Primarily, CyberKnife® radiosurgery delivers a more precisely targeted form of radiation, enabled by a method known as “tracking,” which constantly updates the position of the prostate throughout each treatment, and transmits this positional feedback to the robotic radiosurgical delivery system, which continually compensates, maintaining millimeter accuracy. The therapeutic radiation source (linear accelerator) is attached to the robotic arm, which uses more targeting angles than traditional radiation systems, which in turn creates extreme dose sculpting capability, translating to a very tight molding of the high radiation dose around the prostate.
The end result of prostate tracking and tight radiation dose molding is a more “surgical” radiation margin around the prostate compared with other radiation techniques, exposing less normal tissue to radiation, allowing the entire treatment to be delivered in 4-5 large treatments over a week, instead of the traditional two month external radiotherapy course.
There are benefits and drawbacks to this new treatment method.
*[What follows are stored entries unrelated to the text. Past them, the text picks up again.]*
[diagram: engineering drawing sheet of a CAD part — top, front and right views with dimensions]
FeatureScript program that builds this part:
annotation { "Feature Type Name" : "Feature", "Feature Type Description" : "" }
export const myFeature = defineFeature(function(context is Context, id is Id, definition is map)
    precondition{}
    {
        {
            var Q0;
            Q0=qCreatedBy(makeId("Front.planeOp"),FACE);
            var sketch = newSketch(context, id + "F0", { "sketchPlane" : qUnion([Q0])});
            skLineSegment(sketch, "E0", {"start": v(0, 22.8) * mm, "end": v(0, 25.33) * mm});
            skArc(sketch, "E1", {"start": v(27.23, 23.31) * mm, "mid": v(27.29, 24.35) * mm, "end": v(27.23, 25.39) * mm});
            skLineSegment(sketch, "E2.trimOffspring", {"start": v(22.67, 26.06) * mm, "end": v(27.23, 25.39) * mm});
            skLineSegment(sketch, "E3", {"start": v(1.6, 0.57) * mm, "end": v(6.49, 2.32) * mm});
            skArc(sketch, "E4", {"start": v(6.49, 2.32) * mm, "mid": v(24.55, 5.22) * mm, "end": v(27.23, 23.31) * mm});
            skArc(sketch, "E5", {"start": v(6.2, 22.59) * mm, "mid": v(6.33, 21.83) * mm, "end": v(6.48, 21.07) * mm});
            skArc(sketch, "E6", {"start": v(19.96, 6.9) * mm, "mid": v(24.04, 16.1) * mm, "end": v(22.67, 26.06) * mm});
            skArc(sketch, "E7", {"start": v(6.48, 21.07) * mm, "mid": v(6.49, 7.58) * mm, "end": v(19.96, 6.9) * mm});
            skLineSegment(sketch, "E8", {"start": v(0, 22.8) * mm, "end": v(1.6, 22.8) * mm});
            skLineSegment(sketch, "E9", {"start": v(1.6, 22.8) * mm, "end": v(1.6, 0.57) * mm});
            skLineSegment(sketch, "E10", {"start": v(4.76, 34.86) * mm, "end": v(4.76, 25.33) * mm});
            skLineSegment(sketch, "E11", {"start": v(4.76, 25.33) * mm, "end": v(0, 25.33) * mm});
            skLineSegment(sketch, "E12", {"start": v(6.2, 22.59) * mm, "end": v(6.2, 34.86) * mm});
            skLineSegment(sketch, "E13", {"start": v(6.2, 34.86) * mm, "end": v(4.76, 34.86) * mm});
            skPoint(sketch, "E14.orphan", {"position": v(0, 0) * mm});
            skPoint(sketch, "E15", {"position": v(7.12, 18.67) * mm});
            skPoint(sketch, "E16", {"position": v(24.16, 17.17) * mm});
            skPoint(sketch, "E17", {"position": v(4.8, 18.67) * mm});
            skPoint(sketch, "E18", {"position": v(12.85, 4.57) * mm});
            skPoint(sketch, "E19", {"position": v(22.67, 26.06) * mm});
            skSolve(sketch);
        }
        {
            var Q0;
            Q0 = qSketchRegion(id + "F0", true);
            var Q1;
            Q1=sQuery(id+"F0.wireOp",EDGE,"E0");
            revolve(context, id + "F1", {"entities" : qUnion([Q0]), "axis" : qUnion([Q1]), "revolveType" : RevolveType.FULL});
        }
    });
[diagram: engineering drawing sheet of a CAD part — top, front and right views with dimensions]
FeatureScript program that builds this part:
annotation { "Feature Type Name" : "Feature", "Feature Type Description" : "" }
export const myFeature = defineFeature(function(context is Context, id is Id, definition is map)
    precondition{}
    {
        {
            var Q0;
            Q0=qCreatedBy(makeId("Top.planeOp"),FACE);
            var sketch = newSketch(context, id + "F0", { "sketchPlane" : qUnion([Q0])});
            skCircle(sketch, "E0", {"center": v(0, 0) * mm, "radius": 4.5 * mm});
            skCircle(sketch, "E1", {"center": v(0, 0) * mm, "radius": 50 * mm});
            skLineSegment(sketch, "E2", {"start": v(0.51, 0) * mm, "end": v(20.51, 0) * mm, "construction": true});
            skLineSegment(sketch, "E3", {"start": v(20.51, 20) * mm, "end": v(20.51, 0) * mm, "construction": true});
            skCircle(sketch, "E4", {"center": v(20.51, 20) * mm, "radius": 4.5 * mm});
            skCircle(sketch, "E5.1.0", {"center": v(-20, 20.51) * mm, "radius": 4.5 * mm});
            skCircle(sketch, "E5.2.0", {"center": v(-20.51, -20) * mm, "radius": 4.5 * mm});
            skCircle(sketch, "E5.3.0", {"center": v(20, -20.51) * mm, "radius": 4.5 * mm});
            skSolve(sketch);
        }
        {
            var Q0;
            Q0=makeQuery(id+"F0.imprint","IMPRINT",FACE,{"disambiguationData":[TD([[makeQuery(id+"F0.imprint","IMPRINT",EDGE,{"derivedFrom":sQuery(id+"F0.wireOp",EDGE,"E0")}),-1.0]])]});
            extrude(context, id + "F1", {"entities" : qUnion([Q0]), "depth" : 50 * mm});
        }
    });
Briefly, these include:
Benefits:
- Short course of treatment and rapid resumption of normal activities
- Biologically potent radiation dose within the prostate target volume
- Dosing resembles HDR brachytherapy – a published effective technique
- Less invasive than HDR brachytherapy – No hospital stay
- Sharp treatment margin reduces radiation exposure to surrounding tissues
Drawbacks:
- Minimal published outcome data specific to CyberKnife – It is new
- Long-term effectiveness has not been confirmed
- Sharp margin could miss cancer cells if they spread outside the prostate
- To minimize this risk, only selected early stage patients are eligible
- As with any radiation or surgical method, complications may occur
Because of the novelty and limited experience with this treatment technique, at this time, we are only performing it on eligible (early stage) patients who enroll in our approved clinical trial, so that we may confirm the effectiveness, evaluate the side effects in detail, and share our findings with others, through publication of results in peer-reviewed medical literature. Patients who are interested in this method of treatment under our CyberKnife radiosurgery clinical trial are encouraged to read the consent form and discuss the procedure with the undersigned or his staff.